For all the negativity in Europe these days, the terms used in the euro-crisis debate have been surprisingly optimistic. Across the common currency zone, all anyone seems interested in talking about is a "solution" to the crisis while those public figures who would openly suggest that the euro zone might soon lose a member are roundly criticized. It has become bad form to wonder what Europe might look like if no solution is found.
For companies struggling to survive in the increasingly challenging European marketplace, however, there is little room for such niceties. Realism is the name of the game and some, such as the multinational consumer goods giant Unilever, have begun to adjust.

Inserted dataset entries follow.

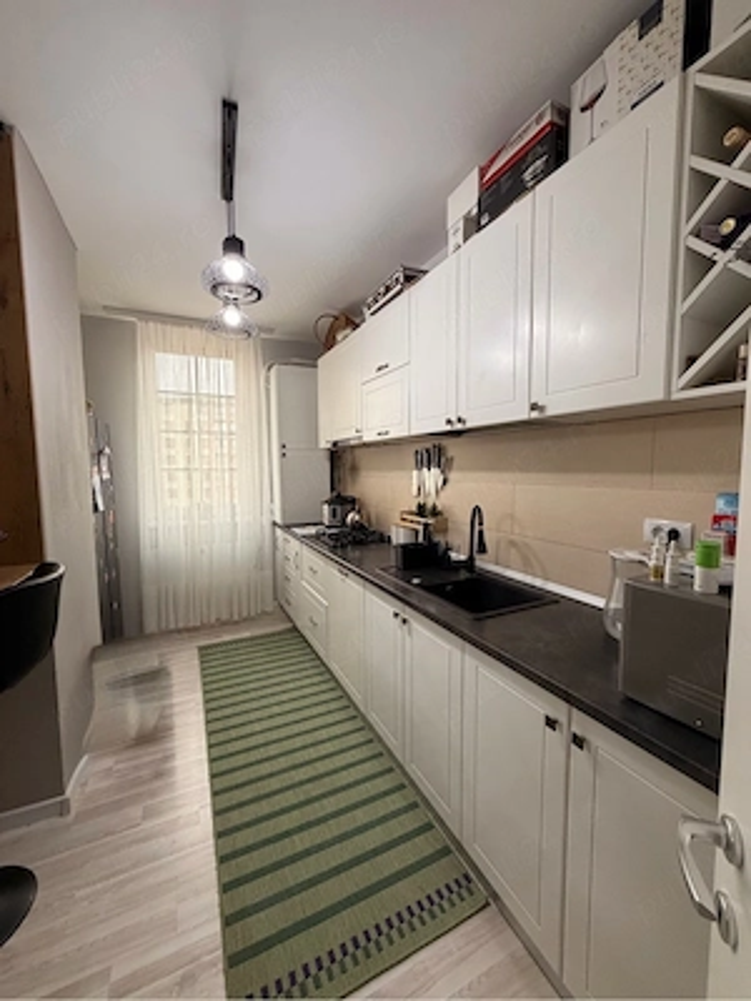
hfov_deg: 85.7
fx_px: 405
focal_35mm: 14
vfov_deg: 102.1
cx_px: 376
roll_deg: +0.4
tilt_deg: -3.8
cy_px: 500
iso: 320
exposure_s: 1/100
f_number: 2.2
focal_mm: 2.22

"Poverty is returning to Europe," Jan Zijderveld, Unilever's top manager in Europe, told the Financial Times Deutschland on Monday. As a result, the company has begun offering smaller, less expensive packages so as not to put too great a strain on increasingly limited budgets. It is, Zijderveld noted to the paper, a strategy the company learned by doing business in the developing countries of Asia.
"In Indonesia, we sell tiny packages of shampoo for two to three cents and still earn decent money," he says. "We know how to do it, but in the European boom years prior to the crisis we forgot."

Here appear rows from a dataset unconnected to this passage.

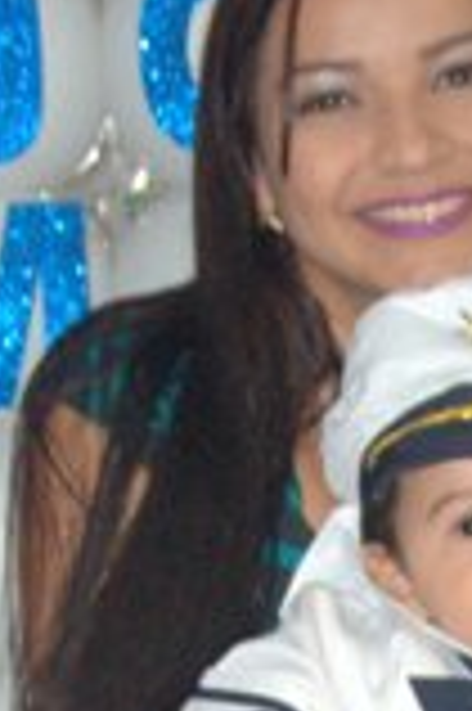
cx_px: 593
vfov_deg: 9.7
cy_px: 968
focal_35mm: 207
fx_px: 4080
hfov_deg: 6.6
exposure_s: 1/60
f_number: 4.2
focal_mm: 34
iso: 800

Preparing for Leaner Times
Unilever is best known through the myriad popular brands it owns, including Knorr instant soups, Ben & Jerry's ice cream, Lipton teas, Hellmann's mayonnaise and many more. But it also owns several local brands that are only known regionally. In Greece, for instance, the company sells low-priced olive oil and tea under a local brand and also offers tiny packages of mashed potatoes or mayonnaise. In Spain, the company sells small packages of washing powder good for only five loads of laundry.

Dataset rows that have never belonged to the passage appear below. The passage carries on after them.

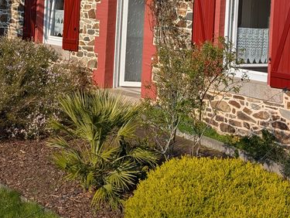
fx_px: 537
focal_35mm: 64
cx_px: 127
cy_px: -7
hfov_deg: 30.2
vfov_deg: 22.0
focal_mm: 6.9
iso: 18
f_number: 1.68
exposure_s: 1/1984
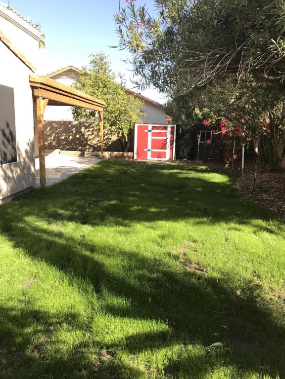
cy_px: 190
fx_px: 307
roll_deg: -1.9
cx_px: 142
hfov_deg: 49.7
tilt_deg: -10.8
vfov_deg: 63.4
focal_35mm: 28
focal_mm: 3.99
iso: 20
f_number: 1.8
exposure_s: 1/669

The strategy would seem to make sense. According to the most recent European Commission review of the employment and social situation in the EU, the share of households in the Europe saying that they are having increased difficulties making ends meet has shot upward since the end of 2011. Many of them are having to rely on savings or are taking on debt just to meet the requirements of day-to-day life -- perhaps no great surprise given the deep austerity measures implemented in crisis-stricken countries such as Greece, Spain and Portugal.
Unilever, of course, is not the only company trying to prepare for leaner times ahead in Europe. German exporters are focusing more heavily on doing business in developing countries in Asia and South America, giant multinationals like Shell are beginning to shy away from investments in Europe and banks on the Continent are avoiding anything that smells of risk and developing a more regional focus.
But for Unilever, the point is not so much to limit risk as to increase turnover even as consumers have less to spend. And it would appear to be working. After years of stagnation, the company's sales in Europe climbed by 1.1 percent in the first six months of 2012.